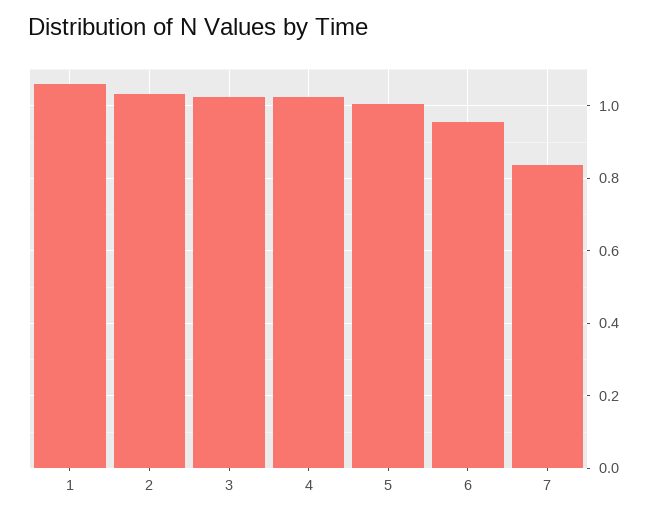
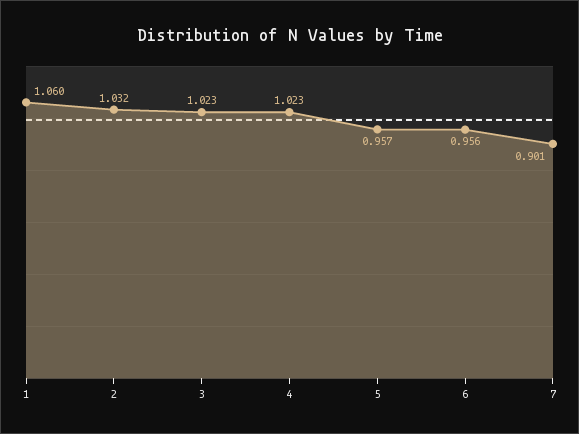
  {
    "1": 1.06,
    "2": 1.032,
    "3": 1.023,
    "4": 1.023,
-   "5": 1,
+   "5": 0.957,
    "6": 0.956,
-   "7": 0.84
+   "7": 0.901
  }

--------

Task instructions: Only the pictures are to be dropped; the rest of the material above must be duplicated exactly.

Answer:
  {
    "1": 1.06,
    "2": 1.032,
    "3": 1.023,
    "4": 1.023,
-   "5": 1,
+   "5": 0.957,
    "6": 0.956,
-   "7": 0.84
+   "7": 0.901
  }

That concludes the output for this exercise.